Tuesday, February 17, 2009

Take Heart, Mr. Greenspan

From Reuters:

Greenspan, a proponent of self-regulation, said he was "deeply dismayed" when in August 2007 the premise that firms had the enlightened self interest to monitor their own risk exposure "failed."

"I see no alternative to a set of heightened federal regulatory rules for banks and other financial institutions," he said.

"Even with the breakdown of self regulation, the financial system would have held together had the second bulwark against crisis, our existing regulatory system functioned effectively. But under crisis pressure it, too, failed," Greenspan said.

I can almost see the wind coming out of his sails. He probably went straight from this gala event to go soak in his tub.

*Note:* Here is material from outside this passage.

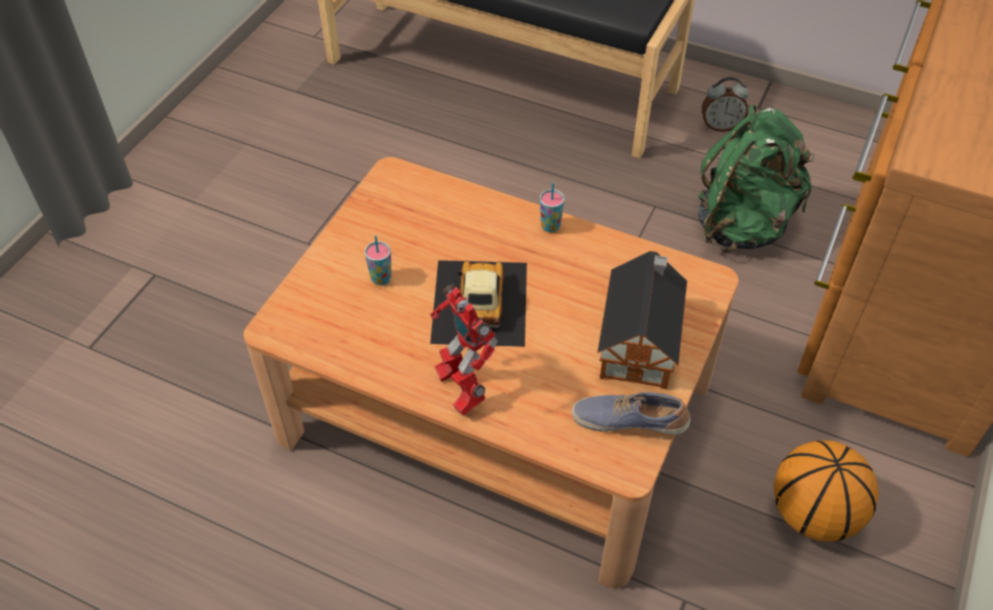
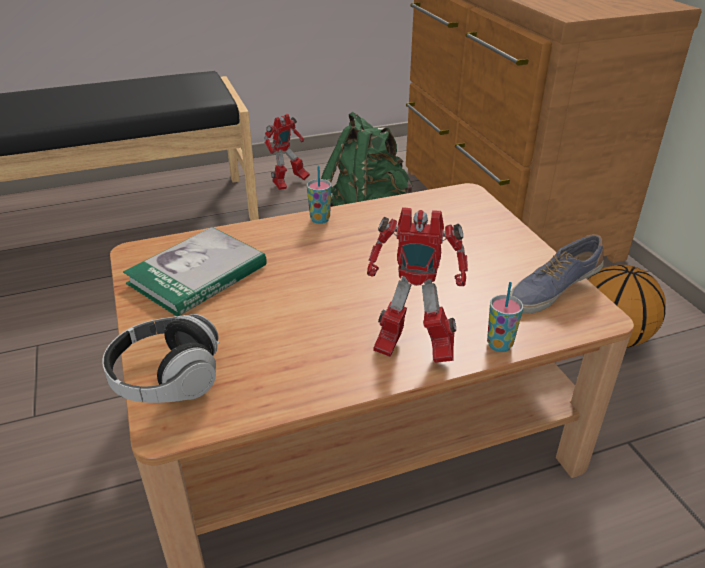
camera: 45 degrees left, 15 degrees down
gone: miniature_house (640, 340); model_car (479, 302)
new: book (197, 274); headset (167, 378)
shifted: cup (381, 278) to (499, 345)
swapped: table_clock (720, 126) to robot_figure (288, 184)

Take heart, good sir, not all is lost. While your (and your colleagues') fixation on the mathematical trees may have obscured the psychological forest, some of us have been thinking about forestry instead of botany. The current crisis has torched many of your favorite old-growth trees and people like me are going to take a chainsaw to a good deal of undergrowth before we're finished. But a few old chestnuts are going to survive and form the core of a restored - and hopefully better managed - forest.

The credit bubble of the last half-decade was the result of a philosophy strikingly similar to the forest management philosophy of the past half-century. In an effort to keep national forests "pristine" and "preserved," we've prevented logging and put out every fire we've known about. Back before Smokey the Bear was a national icon, frequent fires would burn forest floors to a crisp long before the tops of the undergrowth could reach the bottom branches of the old-growth trees. After years of unchecked undergrowth, wildfires now leap straight from the forest floor to the tops of trees. From there, they can catch unobstructed winds and blaze across hundreds of acres before the first responders can arrive.

My point: Like forests, you have to choose between "pristine" and "preserved" markets. If you want them neat and tidy and predictable - you're gonna have to go in there every so often and cull the underbrush. If you want them just as nature intended, then sometimes they have to burn.

There are those of us out here who still believe in the promise of free markets, but are fully aware of their limitations. One of those limitations is that they cannot be managed for all ends. We are going to have to choose which markets must be pristine, and which we would like to preserve.